14 DAY TRIAL // After installing an operating systems on their computing machines, most individuals rush to install applications that help them browse the web. While many believe that without components such as Flash and Java they won’t be able to access certain content, there are always safer, more secure, alternatives.
F-Secure researchers report that many people use Java, but in reality they don’t need it, its presence only giving cybercriminals the opportunity to exploit the device it’s installed on.
The main issue is that a lot of Internet users confuse Java with JavaScript, a crucial component for the web.
“If you're running Java, but not the latest version, you're vulnerable. So either you have to check at all times that you have the latest version of Java — or get rid of it altogether,” said F-Secure’s Mikko Hypponen
After studying the infamous Blackhole exploit kit’s control panel, the experts discovered that more than 16,000 computers were taken over using the Java Rhino vulnerability.

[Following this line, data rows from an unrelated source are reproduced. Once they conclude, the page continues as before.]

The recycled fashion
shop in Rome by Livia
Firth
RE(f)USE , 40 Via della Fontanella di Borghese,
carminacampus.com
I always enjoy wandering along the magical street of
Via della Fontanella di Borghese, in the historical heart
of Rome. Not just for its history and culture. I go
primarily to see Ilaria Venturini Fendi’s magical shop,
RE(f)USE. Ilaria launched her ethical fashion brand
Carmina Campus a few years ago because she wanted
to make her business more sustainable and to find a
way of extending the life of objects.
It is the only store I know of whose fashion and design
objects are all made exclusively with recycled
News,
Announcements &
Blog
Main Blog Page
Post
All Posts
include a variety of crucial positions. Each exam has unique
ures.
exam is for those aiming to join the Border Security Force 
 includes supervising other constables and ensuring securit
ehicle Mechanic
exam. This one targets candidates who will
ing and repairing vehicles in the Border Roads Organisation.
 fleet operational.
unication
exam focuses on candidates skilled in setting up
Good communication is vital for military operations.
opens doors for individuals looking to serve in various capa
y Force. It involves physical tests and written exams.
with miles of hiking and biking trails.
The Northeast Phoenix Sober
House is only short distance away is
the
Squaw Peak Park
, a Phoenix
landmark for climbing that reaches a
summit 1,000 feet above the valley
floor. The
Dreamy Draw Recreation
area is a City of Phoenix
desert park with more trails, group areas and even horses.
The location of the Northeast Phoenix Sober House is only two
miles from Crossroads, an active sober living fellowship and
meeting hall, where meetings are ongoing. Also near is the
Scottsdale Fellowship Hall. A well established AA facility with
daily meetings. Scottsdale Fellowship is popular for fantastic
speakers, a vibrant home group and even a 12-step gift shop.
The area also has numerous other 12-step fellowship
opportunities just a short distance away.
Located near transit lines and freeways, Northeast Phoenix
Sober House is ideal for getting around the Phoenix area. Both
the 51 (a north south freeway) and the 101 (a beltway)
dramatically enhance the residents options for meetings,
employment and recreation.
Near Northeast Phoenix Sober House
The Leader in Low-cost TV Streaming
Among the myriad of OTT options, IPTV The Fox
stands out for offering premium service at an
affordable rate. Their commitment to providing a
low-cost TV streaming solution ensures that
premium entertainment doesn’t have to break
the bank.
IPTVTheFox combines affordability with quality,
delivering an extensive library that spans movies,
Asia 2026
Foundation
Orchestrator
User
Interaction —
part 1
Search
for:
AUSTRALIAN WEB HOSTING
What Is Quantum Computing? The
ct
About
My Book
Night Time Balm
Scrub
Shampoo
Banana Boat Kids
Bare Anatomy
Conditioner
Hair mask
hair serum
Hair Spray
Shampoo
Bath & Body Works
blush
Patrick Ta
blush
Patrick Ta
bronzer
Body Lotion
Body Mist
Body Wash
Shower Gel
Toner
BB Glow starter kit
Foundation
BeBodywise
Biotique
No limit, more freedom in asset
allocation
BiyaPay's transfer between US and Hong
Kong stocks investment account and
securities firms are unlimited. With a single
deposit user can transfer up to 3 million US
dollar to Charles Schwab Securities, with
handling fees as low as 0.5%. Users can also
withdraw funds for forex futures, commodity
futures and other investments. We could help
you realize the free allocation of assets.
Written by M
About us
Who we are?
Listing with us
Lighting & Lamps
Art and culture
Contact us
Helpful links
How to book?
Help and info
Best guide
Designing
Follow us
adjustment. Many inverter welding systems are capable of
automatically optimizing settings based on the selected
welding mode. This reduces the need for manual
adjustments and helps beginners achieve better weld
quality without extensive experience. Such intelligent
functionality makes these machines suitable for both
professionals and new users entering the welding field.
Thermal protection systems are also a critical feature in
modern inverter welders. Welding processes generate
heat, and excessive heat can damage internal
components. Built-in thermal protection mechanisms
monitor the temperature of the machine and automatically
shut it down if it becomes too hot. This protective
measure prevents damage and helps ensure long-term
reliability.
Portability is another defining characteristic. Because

If you really need Java for online banking or other Internet apps, it’s recommended that you install the Java plug-in in a separate browser that you utilize only for the specific tasks, allthough, many have discovered that after uninstalling the dangerous component, their daily activities are not affected in any way.

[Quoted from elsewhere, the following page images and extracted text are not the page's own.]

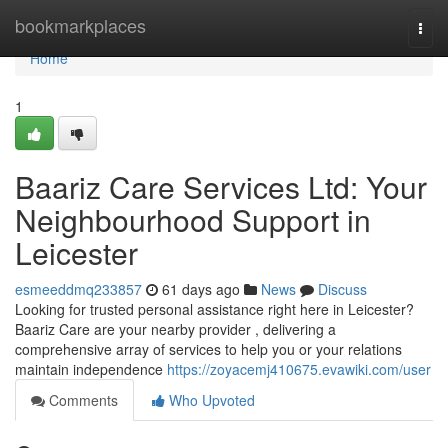
Home
bookmarkplaces
Togg
navi
Home
1
Baariz Care Services Ltd: Your
Neighbourhood Support in
Leicester
esmeeddmq233857
61 days ago
News
Discuss
Looking for trusted personal assistance right here in Leicester?
Baariz Care are your nearby provider , delivering a
comprehensive array of services to help you or your relations
maintain independence
https://zoyacemj410675.evawiki.com/user
Comments
Who Upvoted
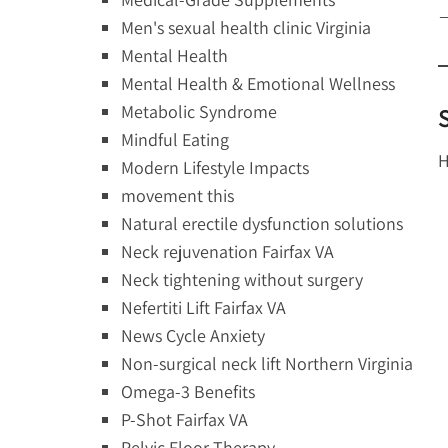
—
Men's sexual health clinic Virginia
Mental Health
Mental Health & Emotional Wellness
Metabolic Syndrome
Mindful Eating
H
Modern Lifestyle Impacts
movement this
Natural erectile dysfunction solutions
Neck rejuvenation Fairfax VA
Neck tightening without surgery
Nefertiti Lift Fairfax VA
News Cycle Anxiety
Non-surgical neck lift Northern Virginia
Omega-3 Benefits
P-Shot Fairfax VA
Pelvic Floor Therapy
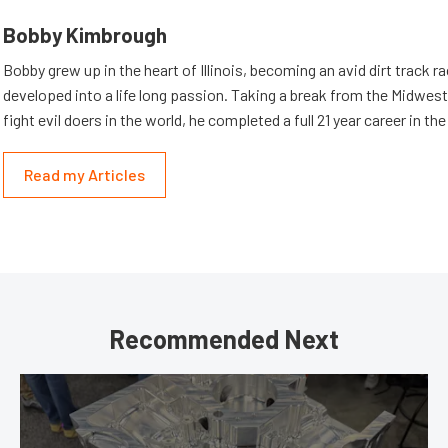
Bobby Kimbrough
Bobby grew up in the heart of Illinois, becoming an avid dirt track r
developed into a life long passion. Taking a break from the Midwest 
fight evil doers in the world, he completed a full 21 year career in th
Read my Articles
Recommended Next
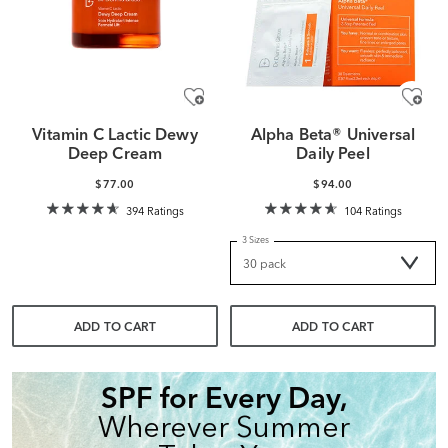
Vitamin C Lactic Dewy
Alpha Beta® Universal
Deep Cream
Daily Peel
$77.00
$94.00
394 Ratings
104 Ratings
3 Sizes
ADD TO CART
ADD TO CART
SPF for Every Day,
Wherever Summer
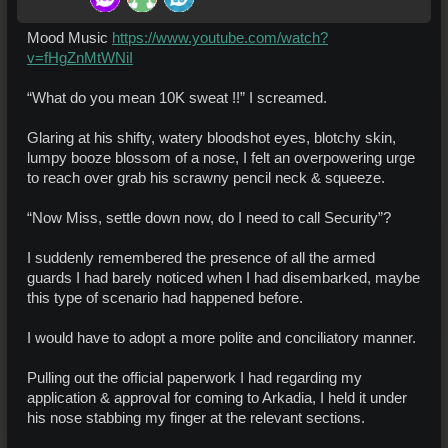
Mood Music
https://www.youtube.com/watch?
v=fHgZnMtWNiI
“What do you mean 10K sweat !!” I screamed.
Glaring at his shifty, watery bloodshot eyes, blotchy skin,
lumpy booze blossom of a nose, I felt an overpowering urge
to reach over grab his scrawny pencil neck & squeeze.
“Now Miss, settle down now, do I need to call Security”?
I suddenly remembered the presence of all the armed
guards I had barely noticed when I had disembarked, maybe
this type of scenario had happened before.
I would have to adopt a more polite and conciliatory manner.
Pulling out the official paperwork I had regarding my
application & approval for coming to Arkadia, I held it under
his nose stabbing my finger at the relevant sections.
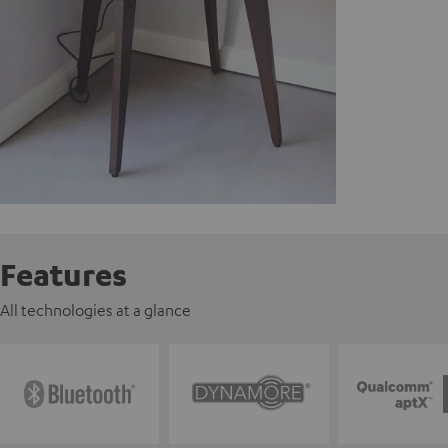
Features
All technologies at a glance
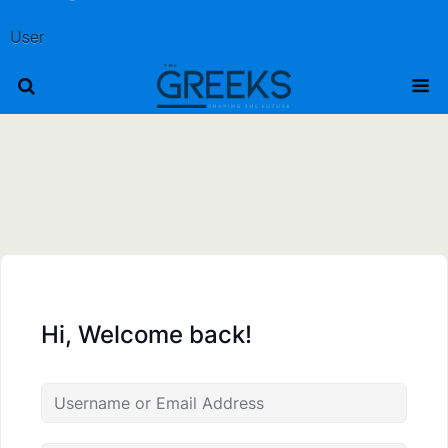
User
Hi, Welcome back!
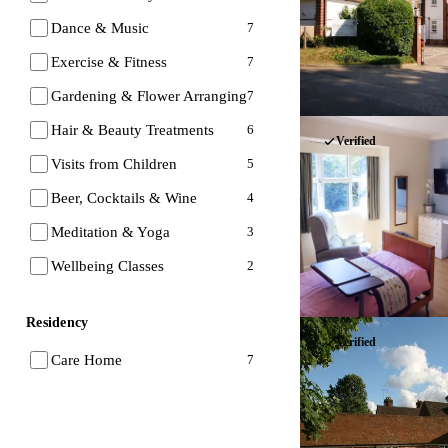
Dance & Music
7
Exercise & Fitness
7
Gardening & Flower Arranging
7
Hair & Beauty Treatments
6
Verified
Visits from Children
5
Beer, Cocktails & Wine
4
Meditation & Yoga
3
Wellbeing Classes
2
Residency
Verified
Care Home
7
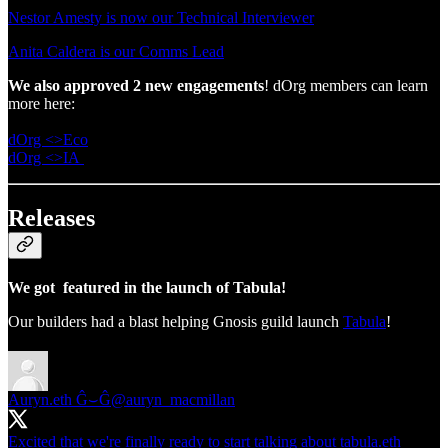
Nestor Amesty is now our Technical Interviewer
Anita Caldera is our Comms Lead
We also approved 2 new engagements
! dOrg members can learn
more here:
dOrg <>Eco
dOrg <>IA
Releases
We got featured in the launch of Tabula!
Our builders had a blast helping Gnosis guild launch
Tabula
!
Auryn.eth Ĝ⌣Ĝ
@auryn_macmillan
Excited that we're finally ready to start talking about tabula.eth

“Also note that Chrome has been doing a good job in sandboxing or otherwise securing risky add-ons and extensions. Many Java exploits do not work against Chrome. Also, Chrome does not use an Adobe Reader plugin to render PDF files. This is good news, as Chrome is quickly becoming the most common browser on the planet,” Hypponen adds.
The bottom line is that third party components present a lot of security flaws which can be easily taken advantage of by hackers. Those who need to use them are advised to keep them updated at all times, but also check out the newer, more secure, alternatives.